On current growth trends, cooling equipment represents 20 percent of total electricity consumption today, and it is expected to more than double by 2050. Greenhouse gas emissions from power consumption will increase, alongside the leakage of refrigerant gases, most of which have a much higher global warming potential than carbon dioxide.

G20 countries represent 73 percent of the 2050 emission reduction potential. As of 2022, while more than 80 percent of countries have at least one regulatory instrument in place in these areas, implementation remains inadequate, lacking an integrated approach.

Measures recommended to meet the goal include passive cooling measures, such as insulation, natural shading, ventilation, and reflective surfaces. These strategies can potentially reduce cooling loads by 24 percent in 2050, resulting in capital cost savings in avoided new cooling equipment of up to USD 3 trillion and reducing emissions by 1.3 billion tonnes of CO2e.

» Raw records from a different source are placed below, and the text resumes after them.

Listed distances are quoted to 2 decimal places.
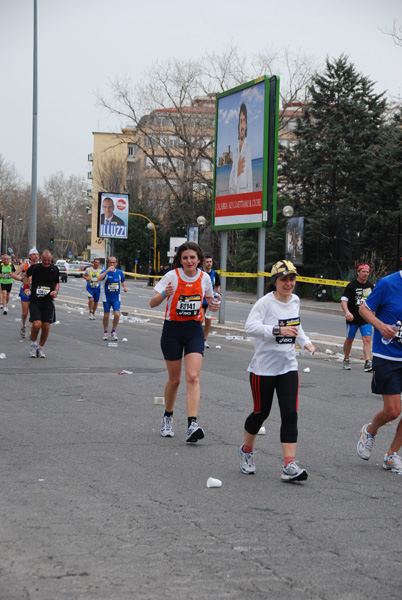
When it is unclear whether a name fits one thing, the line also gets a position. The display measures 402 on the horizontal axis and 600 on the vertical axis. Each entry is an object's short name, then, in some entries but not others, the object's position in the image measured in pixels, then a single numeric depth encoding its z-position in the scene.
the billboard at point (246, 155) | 21.17
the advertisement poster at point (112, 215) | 39.50
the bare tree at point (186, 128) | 53.25
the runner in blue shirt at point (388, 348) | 6.46
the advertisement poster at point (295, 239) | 43.75
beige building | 55.12
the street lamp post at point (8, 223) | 137.62
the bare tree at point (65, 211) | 158.38
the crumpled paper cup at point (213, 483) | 5.89
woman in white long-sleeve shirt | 6.14
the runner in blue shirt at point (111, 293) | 18.06
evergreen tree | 46.03
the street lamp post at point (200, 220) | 46.29
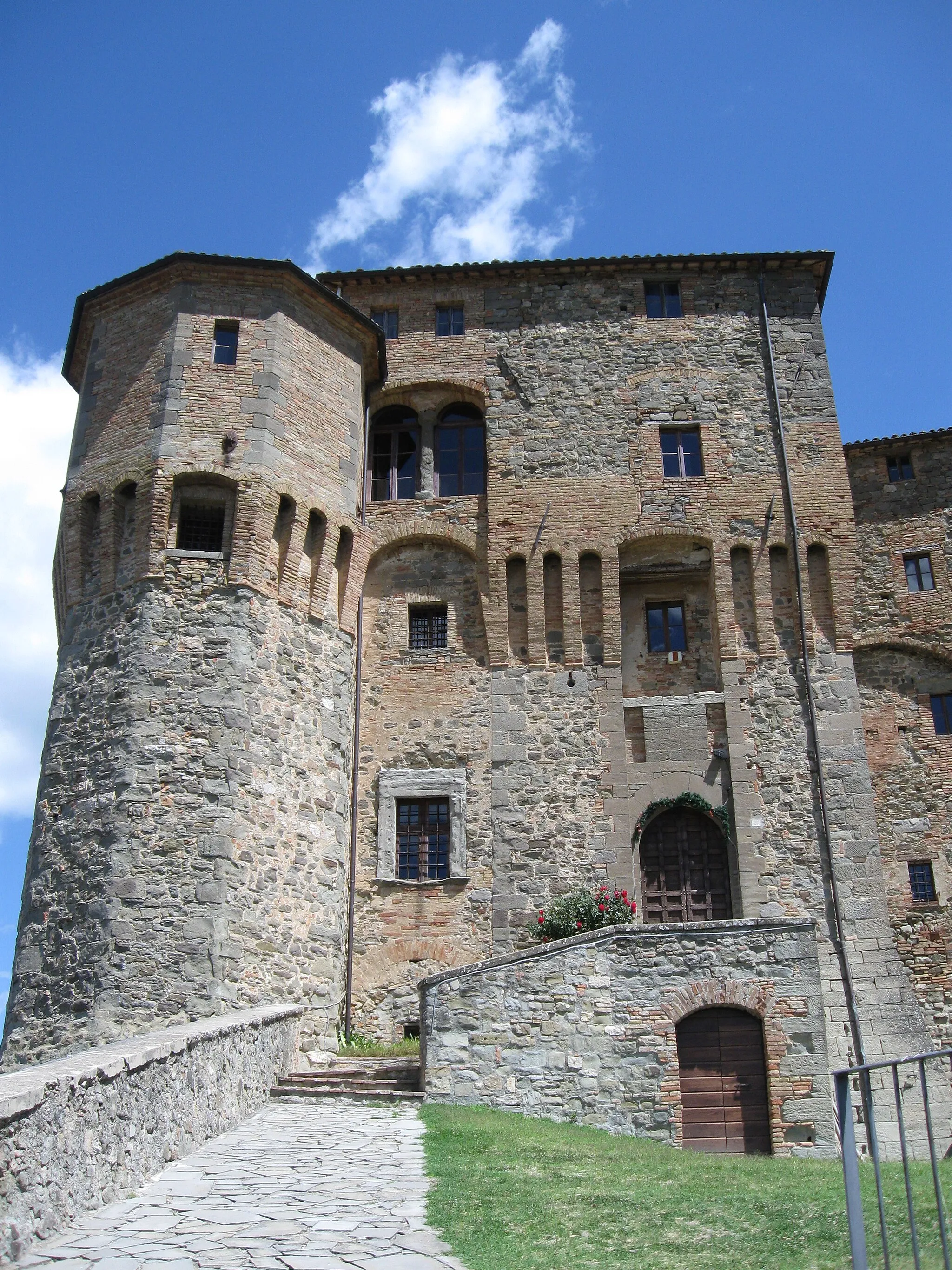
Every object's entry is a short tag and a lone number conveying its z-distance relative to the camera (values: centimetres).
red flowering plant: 1648
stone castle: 1586
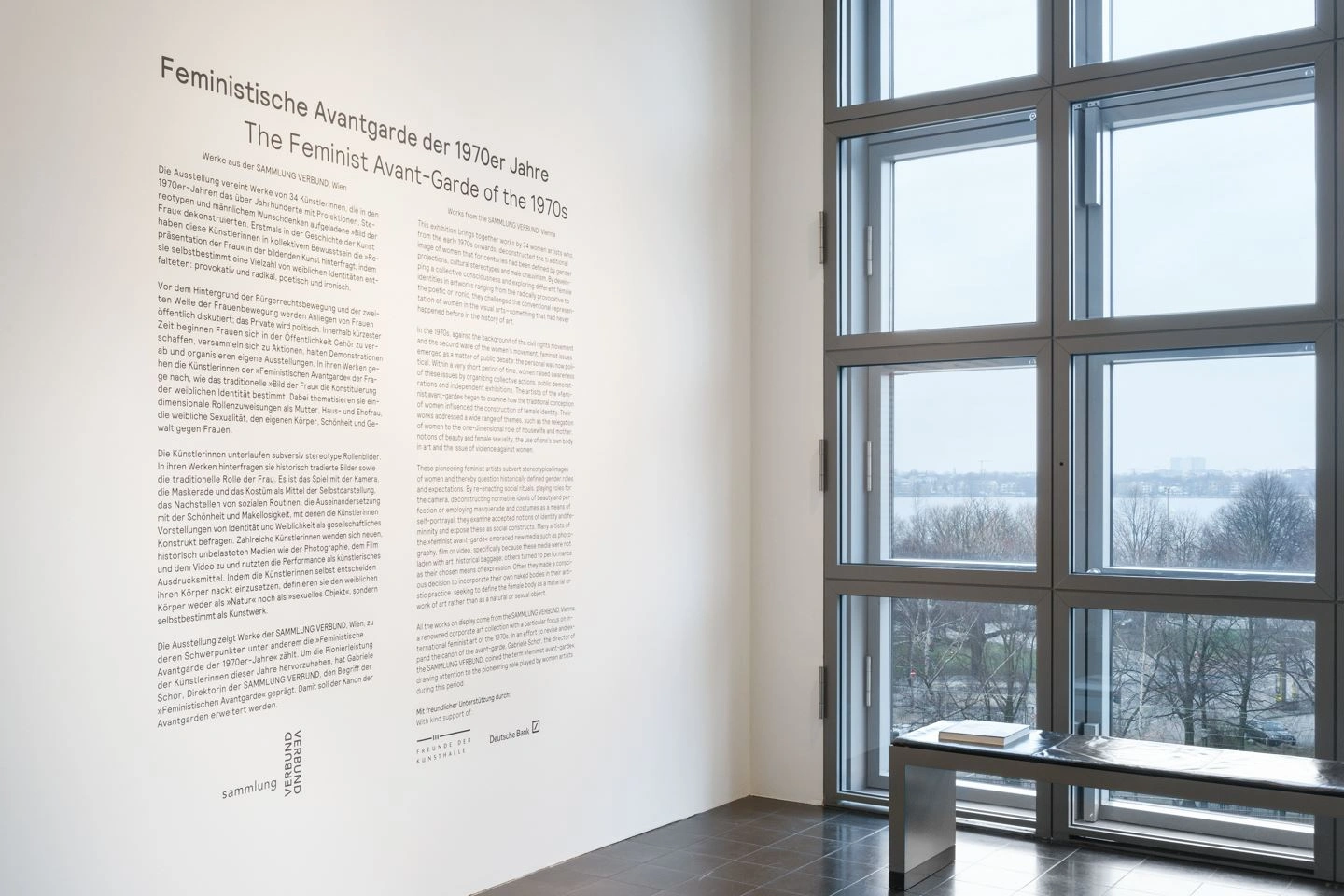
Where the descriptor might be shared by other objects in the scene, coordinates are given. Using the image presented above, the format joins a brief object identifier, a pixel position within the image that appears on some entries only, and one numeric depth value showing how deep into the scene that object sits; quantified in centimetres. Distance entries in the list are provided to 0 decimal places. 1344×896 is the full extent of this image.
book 413
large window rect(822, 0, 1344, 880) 442
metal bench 358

Higher efficiency standards and better labeling of all cooling equipment are said to triple the global average efficiency of cooling equipment in 2050 from today’s levels. This would deliver 30 percent of modeled energy savings, lowering energy bills, and improving the resilience and financial viability of cold chains.

The enforcement of the Kigali Amendment is crucial. The world has committed to phasing down HFCs through the Kigali Amendment to the Montreal Protocol – a global deal designed to protect the ozone layer and slow climate change.

Faster action is possible and can achieve a halving of HFC emissions in 2050 compared to the Kigali phase-down timetable through rapid uptake of better technologies in new equipment, better refrigerant management, and stronger national enforcement.

Finance is critical, and the report suggests total life-cycle cost savings of USD 22 trillion will make the sustainable cooling transition affordable. Existing business models need to be scaled to utilise these savings, incorporating sustainable cooling criteria into banks’ lending practices, and providing dedicated concessional finance for developing countries.